Bloc québécois - Lebel est grondé puis rétrogradé par son chef
Ottawa — Le député bloquiste Ghislain Lebel a été rétrogradé par son chef, Gilles Duceppe, à la suite de ses attaques contre le gouvernement de Bernard Landry, qu'il accuse de trahison en raison de ses négociations avec quatre communautés innues.
Le député, qui n'en est pas à sa première controverse au sein du parti, s'est également attiré les foudres de certains de ses collègues, qui veulent qu'il soit chassé du caucus. «Ça fait longtemps qu'on aurait dû l'expulser, il ne fait que semer la pagaille», a affirmé le député Yvan Loubier, qui est responsable des affaires autochtones pour le parti.M. Duceppe a retiré hier à M. Lebel ses responsabilités de critique du Bloc en matière de travaux publics. Le whip en chef du parti, Pierre Brien, s'en chargera à sa place.
«Cette mesure disciplinaire, qui entrera en vigueur dès que le député aura été contacté, est prise en réponse aux attaques personnelles formulées par Ghislain Lebel envers le gouvernement du Québec dans le dossier des négociations en cours avec les communautés innues de la Côte-Nord, a fait savoir le chef du Bloc par voie de communiqué, tout en refusant les demandes d'entrevue. Les opinions que le député a émises ne reflètent en rien la position du Bloc québécois sur cette question.»
Dans une lettre envoyée à La Presse, dont le quotidien montréalais a fait état dans son édition d'hier, le député de Chambly dénonce l'entente en cours de négociation par le gouvernement québécois, aux côtés d'Ottawa. Il soutient qu'elle risque d'amener de nouvelles revendications chez d'autres groupes autochtones, ce qui pourrait réduire grandement le territoire sous la compétence complète des Québécois.
En plus de reconnaître les droits ancestraux de ces communautés, de permettre la création d'un gouvernement et d'un régime fiscal innus, l'entente de principe prévoit l'octroi de propriétés exclusives ou partagées sur des territoires totalisant 300 000 kilomètres carrés. De plus, elle prévoit le versement par Québec de 377 millions de dollars aux Innus.
Le député Lebel soutient que Bernard Landry trahit la population en se comportant comme le chef d'un gouvernement en pleine déroute, prêt à tout pour garder le pouvoir.
«Ce sont des propos outrageants, qui sont totalement irrespectueux des personnes qui tentent depuis plusieurs années d'en venir à une entente avec les autochtones.
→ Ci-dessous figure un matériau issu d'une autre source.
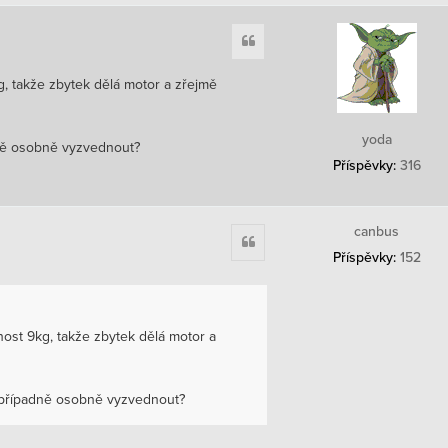
Citace
, takže zbytek dělá motor a zřejmě
yoda
dně osobně vyzvednout?
Příspěvky:
316
canbus
Citace
Příspěvky:
152
ost 9kg, takže zbytek dělá motor a
é případně osobně vyzvednout?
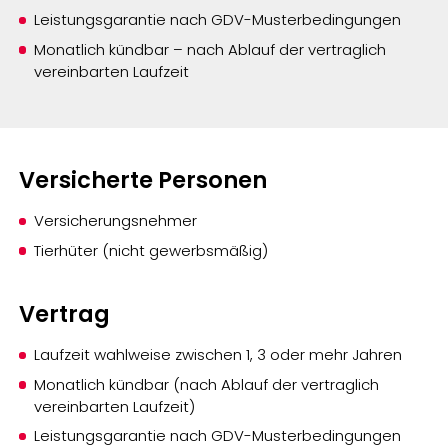
Leistungsgarantie nach GDV-Musterbedingungen
Monatlich kündbar – nach Ablauf der vertraglich
vereinbarten Laufzeit
Versicherte Personen
Versicherungsnehmer
Tierhüter (nicht gewerbsmäßig)
Vertrag
Laufzeit wahlweise zwischen 1, 3 oder mehr Jahren
Monatlich kündbar (nach Ablauf der vertraglich
vereinbarten Laufzeit)
Leistungsgarantie nach GDV-Musterbedingungen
C'est manquer du respect le plus élémentaire que de traiter le premier ministre du Québec de traître», a dénoncé Yvan Loubier, qui a fustigé sévèrement son collègue et a l'intention de demander son expulsion du caucus bloquiste.
Selon M. Loubier, Québec a tout à fait raison de négocier pour donner plus d'autonomie aux autochtones et leur accorder les outils pour se prendre en main. «On est obligés de le faire, sinon il y aura une intensification des chicanes que l'on a depuis toujours avec les autochtones», note-t-il.
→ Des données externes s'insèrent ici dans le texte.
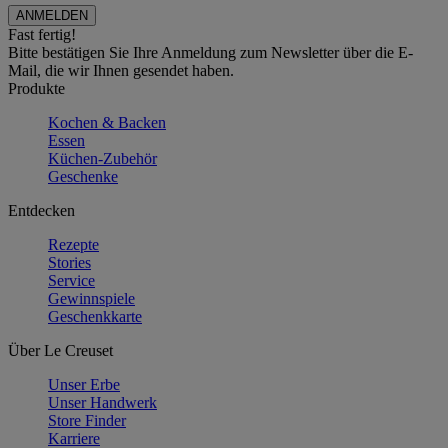
Fast fertig!
Bitte bestätigen Sie Ihre Anmeldung zum Newsletter über die E-
Mail, die wir Ihnen gesendet haben.
Produkte
Kochen & Backen
Essen
Küchen-Zubehör
Geschenke
Entdecken
Rezepte
Stories
Service
Gewinnspiele
Geschenkkarte
Über Le Creuset
Unser Erbe
Unser Handwerk
Store Finder
Karriere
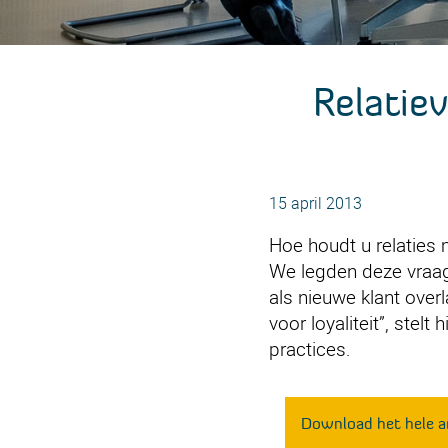
Relatiev
15 april 2013
Hoe houdt u relaties 
We legden deze vraag 
als nieuwe klant over
voor loyaliteit”, stel
practices.
Download het hele ar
Il ajoute que ces négociations, qui ne sont pas encore terminées, ne menacent en rien l'intégrité territoriale du Québec. Elles ne font qu'associer les autochtones à la gestion d'un territoire plus vaste qu'ils utilisent pour la chasse et la pêche.
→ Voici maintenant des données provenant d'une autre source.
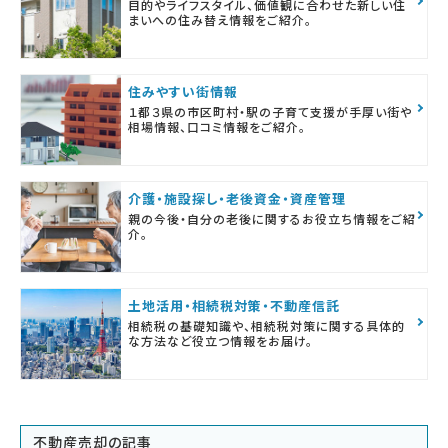
目的やライフスタイル、価値観に合わせた新しい住
まいへの住み替え情報をご紹介。
住みやすい街情報
１都３県の市区町村・駅の子育て支援が手厚い街や
相場情報、口コミ情報をご紹介。
介護・施設探し・老後資金・資産管理
親の今後・自分の老後に関するお役立ち情報をご紹
介。
土地活用・相続税対策・不動産信託
相続税の基礎知識や、相続税対策に関する具体的
な方法など役立つ情報をお届け。
不動産売却の記事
Mais les propos «incendiaires» de Ghislain Lebel risquent de «tout foutre en l'air» en induisant la population en erreur, s'indigne le député Loubier.
Ce n'est pas la première fois que M. Lebel se dispute avec ses collègues du Bloc. En mars 2001, le député avait donné son appui à des positions controversées de l'aile jeunesse de son parti sur l'identité québécoise, rejetées par le chef. Ghislain Lebel avait alors affirmé avoir été traité de raciste et s'être fait montrer la porte par Gilles Duceppe, ce que le Bloc avait nié.
«Je ne veux pas vivre dans un parti où l'on endure des gens qui disent n'importe quoi», dit Yvan Loubier.